→ **What to produce**: In exact form, set down only those lines of the material that run from its first line to the line with "index pip: (113, 136)", inclusive.

→ **Source information**:
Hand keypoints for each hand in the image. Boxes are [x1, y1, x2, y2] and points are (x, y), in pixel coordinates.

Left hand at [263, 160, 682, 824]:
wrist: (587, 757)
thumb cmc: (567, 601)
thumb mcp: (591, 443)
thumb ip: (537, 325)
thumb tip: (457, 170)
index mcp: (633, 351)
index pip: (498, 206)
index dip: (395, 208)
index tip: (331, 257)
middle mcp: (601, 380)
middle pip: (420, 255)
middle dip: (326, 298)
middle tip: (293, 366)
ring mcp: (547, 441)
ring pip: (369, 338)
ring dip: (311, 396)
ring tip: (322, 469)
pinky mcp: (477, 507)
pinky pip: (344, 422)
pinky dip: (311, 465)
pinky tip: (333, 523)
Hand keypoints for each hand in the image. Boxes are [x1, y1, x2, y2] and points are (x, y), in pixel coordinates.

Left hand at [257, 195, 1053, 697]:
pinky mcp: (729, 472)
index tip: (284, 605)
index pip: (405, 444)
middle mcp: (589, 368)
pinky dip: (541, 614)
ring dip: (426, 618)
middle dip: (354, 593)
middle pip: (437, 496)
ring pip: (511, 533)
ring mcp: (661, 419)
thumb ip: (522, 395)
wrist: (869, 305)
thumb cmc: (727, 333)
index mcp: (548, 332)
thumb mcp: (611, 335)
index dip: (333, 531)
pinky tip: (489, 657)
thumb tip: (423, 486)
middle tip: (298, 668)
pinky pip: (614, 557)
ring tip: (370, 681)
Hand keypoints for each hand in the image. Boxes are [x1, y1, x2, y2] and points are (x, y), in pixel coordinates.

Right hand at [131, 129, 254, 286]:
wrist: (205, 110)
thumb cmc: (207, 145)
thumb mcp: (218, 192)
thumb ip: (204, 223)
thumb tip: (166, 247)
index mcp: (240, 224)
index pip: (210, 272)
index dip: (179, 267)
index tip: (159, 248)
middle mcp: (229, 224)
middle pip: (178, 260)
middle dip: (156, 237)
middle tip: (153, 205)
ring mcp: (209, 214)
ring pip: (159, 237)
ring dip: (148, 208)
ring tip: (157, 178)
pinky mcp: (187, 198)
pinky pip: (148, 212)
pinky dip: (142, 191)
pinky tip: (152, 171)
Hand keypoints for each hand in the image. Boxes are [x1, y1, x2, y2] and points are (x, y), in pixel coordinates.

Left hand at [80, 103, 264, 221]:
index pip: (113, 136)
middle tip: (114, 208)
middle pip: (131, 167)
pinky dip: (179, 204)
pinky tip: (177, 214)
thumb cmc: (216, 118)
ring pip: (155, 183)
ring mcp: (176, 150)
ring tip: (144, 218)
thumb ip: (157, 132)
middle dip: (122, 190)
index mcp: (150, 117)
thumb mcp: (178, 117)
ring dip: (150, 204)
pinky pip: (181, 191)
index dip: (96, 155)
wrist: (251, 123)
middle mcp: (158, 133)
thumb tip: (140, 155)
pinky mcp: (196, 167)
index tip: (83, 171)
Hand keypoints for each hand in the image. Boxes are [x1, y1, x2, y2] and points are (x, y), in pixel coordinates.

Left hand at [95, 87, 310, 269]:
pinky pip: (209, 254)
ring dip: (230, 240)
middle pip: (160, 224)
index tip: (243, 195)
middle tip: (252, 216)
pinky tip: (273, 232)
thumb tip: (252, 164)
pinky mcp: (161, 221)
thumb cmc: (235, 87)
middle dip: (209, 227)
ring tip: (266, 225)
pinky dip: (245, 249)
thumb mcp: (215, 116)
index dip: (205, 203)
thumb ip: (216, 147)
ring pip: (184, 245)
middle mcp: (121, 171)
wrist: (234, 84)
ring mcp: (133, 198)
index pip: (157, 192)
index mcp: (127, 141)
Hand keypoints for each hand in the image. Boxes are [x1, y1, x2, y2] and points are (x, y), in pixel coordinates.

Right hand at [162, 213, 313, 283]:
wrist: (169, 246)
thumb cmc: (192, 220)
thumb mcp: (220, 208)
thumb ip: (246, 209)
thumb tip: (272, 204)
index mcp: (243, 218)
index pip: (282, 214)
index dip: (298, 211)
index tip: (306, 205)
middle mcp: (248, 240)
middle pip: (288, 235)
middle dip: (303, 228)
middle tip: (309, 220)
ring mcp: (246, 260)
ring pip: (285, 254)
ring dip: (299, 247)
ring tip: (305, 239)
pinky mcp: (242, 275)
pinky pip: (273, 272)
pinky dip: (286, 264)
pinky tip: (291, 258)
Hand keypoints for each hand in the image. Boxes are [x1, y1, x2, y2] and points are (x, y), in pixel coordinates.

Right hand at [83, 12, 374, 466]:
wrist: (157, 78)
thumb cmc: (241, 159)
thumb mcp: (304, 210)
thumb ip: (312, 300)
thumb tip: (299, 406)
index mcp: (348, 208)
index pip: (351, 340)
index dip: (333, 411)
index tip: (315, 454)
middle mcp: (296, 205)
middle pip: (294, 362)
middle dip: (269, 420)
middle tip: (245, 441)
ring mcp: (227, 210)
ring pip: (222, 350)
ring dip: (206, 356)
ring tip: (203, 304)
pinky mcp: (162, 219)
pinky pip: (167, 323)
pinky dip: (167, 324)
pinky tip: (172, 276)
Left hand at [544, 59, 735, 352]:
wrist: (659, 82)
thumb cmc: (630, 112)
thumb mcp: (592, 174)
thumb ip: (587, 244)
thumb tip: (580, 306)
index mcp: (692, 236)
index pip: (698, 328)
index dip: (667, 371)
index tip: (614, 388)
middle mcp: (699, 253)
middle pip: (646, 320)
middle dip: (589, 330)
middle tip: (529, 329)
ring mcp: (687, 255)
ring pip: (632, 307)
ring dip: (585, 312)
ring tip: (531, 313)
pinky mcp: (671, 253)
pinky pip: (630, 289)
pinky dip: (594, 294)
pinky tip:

→ **Result**:
Hand keypoints for each hand in the image. Boxes are [x1, y1, x2, y2] and points are (x, y), in pixel coordinates.

Left hand at [263, 160, 682, 824]:
wrist: (587, 757)
thumb cmc: (567, 601)
thumb mcp: (591, 443)
thumb ip: (537, 325)
thumb tip: (457, 170)
index mcp: (633, 351)
index pip: (498, 206)
index dip: (395, 208)
index tip: (331, 257)
middle mcp: (601, 380)
middle pip: (420, 255)
middle dip: (326, 298)
middle tip: (293, 366)
ring mcp: (547, 441)
ring pip: (369, 338)
ring dip: (311, 396)
ring tip: (322, 469)
pinky mcp: (477, 507)
pinky pip: (344, 422)
pinky dip: (311, 465)
pinky tip: (333, 523)
Hand keypoints for each hand in the image. Boxes are [x1, y1, x2, y2] and points are (x, y), in pixel coordinates.

Left hand at [257, 195, 1053, 697]:
pinky mcp: (729, 472)
index tip: (284, 605)
index pip: (405, 444)
middle mcp: (589, 368)
pinky dip: (541, 614)
ring dip: (426, 618)
middle dip: (354, 593)
middle pip: (437, 496)
ring pip: (511, 533)
ring mcp: (661, 419)
thumb ip: (522, 395)
wrist: (869, 305)
thumb cmc: (727, 333)
index mcp: (548, 332)
thumb mcp: (611, 335)
index dip: (333, 531)
pinky tip: (489, 657)
thumb tip: (423, 486)
middle tip: (298, 668)
pinky pip: (614, 557)
ring tip: (370, 681)
Hand keypoints for each hand in the image. Boxes are [x1, y1, x2, y2] and points are (x, y), in pixel coordinates.

Right hand at [131, 129, 254, 286]:
wrist: (205, 110)
thumb cmc: (207, 145)
thumb mcp: (218, 192)
thumb ip: (204, 223)
thumb tip: (166, 247)
index mcp: (240, 224)
index pip: (210, 272)
index dip: (179, 267)
index tip: (159, 248)
middle mcp: (229, 224)
middle pip: (178, 260)
middle dip: (156, 237)
middle tip: (153, 205)
ring mcp: (209, 214)
ring pip: (159, 237)
ring dip: (148, 208)
ring tip: (157, 178)
pinky mcp: (187, 198)
pinky pip: (148, 212)
pinky dip: (142, 191)
pinky tip: (152, 171)
Hand keypoints for each hand in the image. Boxes are [x1, y1, x2, y2] and points are (x, y), in pixel coordinates.

Left hand at [80, 103, 264, 221]:
index pip: (113, 136)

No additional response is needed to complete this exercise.